[Limb landmark coordinates]
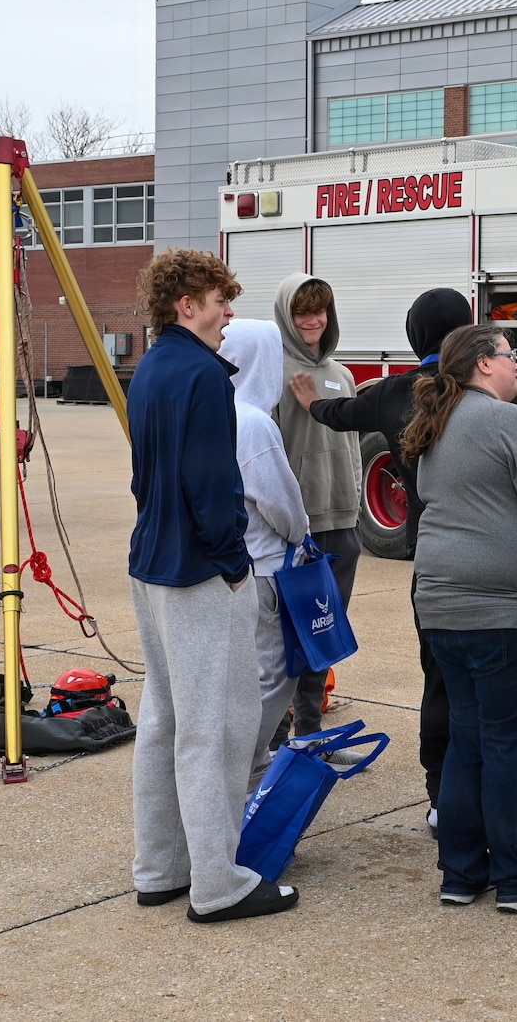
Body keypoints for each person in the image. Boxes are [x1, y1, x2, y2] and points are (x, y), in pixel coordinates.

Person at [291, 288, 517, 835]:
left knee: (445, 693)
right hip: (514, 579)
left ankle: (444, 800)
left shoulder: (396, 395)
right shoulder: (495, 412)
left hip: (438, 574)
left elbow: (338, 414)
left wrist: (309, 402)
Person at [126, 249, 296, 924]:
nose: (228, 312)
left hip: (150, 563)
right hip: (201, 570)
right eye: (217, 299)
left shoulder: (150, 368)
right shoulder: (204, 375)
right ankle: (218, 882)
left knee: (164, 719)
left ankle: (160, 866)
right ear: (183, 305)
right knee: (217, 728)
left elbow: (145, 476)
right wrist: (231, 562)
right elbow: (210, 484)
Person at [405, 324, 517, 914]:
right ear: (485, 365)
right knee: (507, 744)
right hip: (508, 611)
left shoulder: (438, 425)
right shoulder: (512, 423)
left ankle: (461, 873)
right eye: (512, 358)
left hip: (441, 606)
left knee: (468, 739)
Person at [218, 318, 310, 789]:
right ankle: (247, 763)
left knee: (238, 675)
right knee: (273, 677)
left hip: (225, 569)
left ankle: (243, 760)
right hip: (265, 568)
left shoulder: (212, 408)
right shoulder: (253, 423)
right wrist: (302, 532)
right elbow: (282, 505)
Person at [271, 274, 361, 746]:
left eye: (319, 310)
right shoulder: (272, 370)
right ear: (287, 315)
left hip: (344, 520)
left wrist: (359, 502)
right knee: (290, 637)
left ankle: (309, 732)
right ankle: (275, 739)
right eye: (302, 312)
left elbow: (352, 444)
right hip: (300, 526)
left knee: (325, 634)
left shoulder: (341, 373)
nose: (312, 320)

==

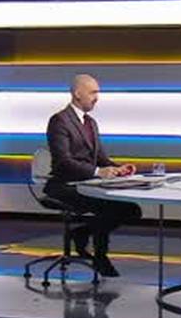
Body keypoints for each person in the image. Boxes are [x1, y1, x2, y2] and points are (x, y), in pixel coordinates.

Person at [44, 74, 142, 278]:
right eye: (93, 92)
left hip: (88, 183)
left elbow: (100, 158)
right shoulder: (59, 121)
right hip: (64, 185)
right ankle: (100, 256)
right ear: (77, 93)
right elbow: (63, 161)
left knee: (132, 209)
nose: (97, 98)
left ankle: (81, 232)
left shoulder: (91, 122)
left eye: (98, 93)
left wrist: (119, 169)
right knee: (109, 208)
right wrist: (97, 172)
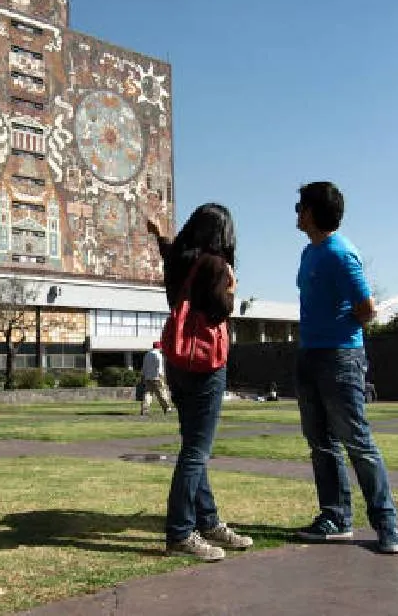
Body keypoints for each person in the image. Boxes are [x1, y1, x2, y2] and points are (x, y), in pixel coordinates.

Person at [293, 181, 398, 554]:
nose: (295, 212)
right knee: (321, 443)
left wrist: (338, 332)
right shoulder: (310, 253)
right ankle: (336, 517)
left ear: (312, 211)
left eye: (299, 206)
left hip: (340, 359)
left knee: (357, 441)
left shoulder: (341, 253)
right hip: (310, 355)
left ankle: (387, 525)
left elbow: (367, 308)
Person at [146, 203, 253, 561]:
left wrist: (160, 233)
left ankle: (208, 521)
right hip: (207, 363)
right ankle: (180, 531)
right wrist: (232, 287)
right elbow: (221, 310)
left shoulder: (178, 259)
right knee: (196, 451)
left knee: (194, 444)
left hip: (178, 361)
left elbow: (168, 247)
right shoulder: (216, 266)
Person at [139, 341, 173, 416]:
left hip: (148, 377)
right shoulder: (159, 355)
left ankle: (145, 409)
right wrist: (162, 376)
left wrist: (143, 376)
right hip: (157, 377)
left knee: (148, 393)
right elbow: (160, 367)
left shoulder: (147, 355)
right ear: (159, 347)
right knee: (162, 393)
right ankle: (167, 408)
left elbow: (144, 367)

* * *

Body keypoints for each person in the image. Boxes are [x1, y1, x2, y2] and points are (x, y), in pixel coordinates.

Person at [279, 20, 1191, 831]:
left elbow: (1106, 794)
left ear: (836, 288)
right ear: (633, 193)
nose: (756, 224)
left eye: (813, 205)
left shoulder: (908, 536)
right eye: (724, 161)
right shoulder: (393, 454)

▸ What you have to do: Return word for word the lines above from the line with "nose: (295, 212)" to the line with "right elbow: (160, 367)", including both and leaving out all others.

▸ Result of the exercise:
nose: (295, 212)
right knee: (321, 443)
left wrist: (338, 332)
right shoulder: (310, 253)
right ankle: (336, 517)
left ear: (312, 211)
left eye: (299, 206)
left hip: (340, 359)
left knee: (357, 441)
left shoulder: (341, 253)
right hip: (310, 355)
left ankle: (387, 525)
left elbow: (367, 308)
Person at [146, 203, 253, 561]:
left wrist: (160, 233)
left ankle: (208, 521)
right hip: (207, 363)
right ankle: (180, 531)
right wrist: (232, 287)
right elbow: (221, 310)
left shoulder: (178, 259)
right knee: (196, 451)
left knee: (194, 444)
left hip: (178, 361)
left elbow: (168, 247)
right shoulder: (216, 266)
Person at [139, 341, 173, 416]:
left hip: (148, 377)
right shoulder: (159, 355)
left ankle: (145, 409)
right wrist: (162, 376)
left wrist: (143, 376)
right hip: (157, 377)
left knee: (148, 393)
right elbow: (160, 367)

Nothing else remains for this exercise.